水俣病の患者や被害者を社会の隅に置くことによって、私たちは広く薄くとはいえ繁栄という利益を享受してきた。つまり我々は利害の当事者なのである。
水俣病の公式確認から68年過ぎているが、この広く薄い利益の恩恵は今の若者も受け取っていて無関係ではない。
池田に対して、社会問題について知らないのは罪ですかという人がいるが、罪とは言わずとも、「特権」ではあると答える。
ある利害関係の中で苦しんでいる人がいるのに、それを知ることもなく生きてこられたのだからだが、そこには生まれながらに、取り返しのつかない立場の違いがある。
それが「ポジショナリティー(立場性)」の問題で、集団間で権力的・抑圧的な関係があった時に、どのようにそれが表れえてくるかを分析する概念である。
そこにはどんなに被害者に寄り添おうとも、抑圧する側の集団に属していれば、自分の責任を問われる。その集団的な立場性は、長年の社会的な営みの結果であるから、我々が変えていける分ではある。
そしてその「非対称な関係」が解消してはじめて、集団によるポジショナリイテイーに関わる責任を免れられる。
一方で、社会に渦巻く不安や不満を糧にして、極論をあおる政治が台頭している。
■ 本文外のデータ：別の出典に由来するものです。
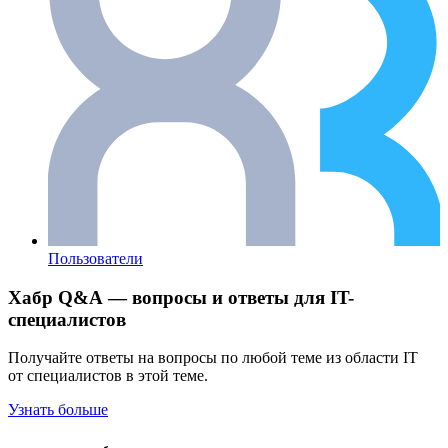
Пользователи
Хабр Q&A — вопросы и ответы для IT-
специалистов
Получайте ответы на вопросы по любой теме из области IT
от специалистов в этой теме.
Узнать больше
不信を憎悪に変え、果ては相手を否定する言説へと変貌する。
最近、社会の分断はSNSなどにより進行しているといわれる。
相手に少しでも寄り添えば、「裏切り者」のつぶてが飛んでくる。異質な「彼ら」と交わるよりも、同質の「われわれ」の空間に閉じこもる方が傷つかずにすむ。
この社会では、被害者の声をノイズとして黙殺し、聞かなかったことにする「権力」として表れる。
それは水俣だけではなく、沖縄、障碍者、難民、ジエンダーなどの差別を訴える声を、それぞれのポジショアナリティーによって「選別」しているのである。
緒方の「チッソは私であった」はポジショナリティーを超えるこの考え方であるが、それだけに被害者の側からはある面、反発されそうな考えである。
ちょうどユダヤ人の女性思想家ハンナ・アーレントが、「ナチスのユダヤ人虐殺の首謀者アイヒマンが我々と変わらぬ一市民である」という論を展開した時のように。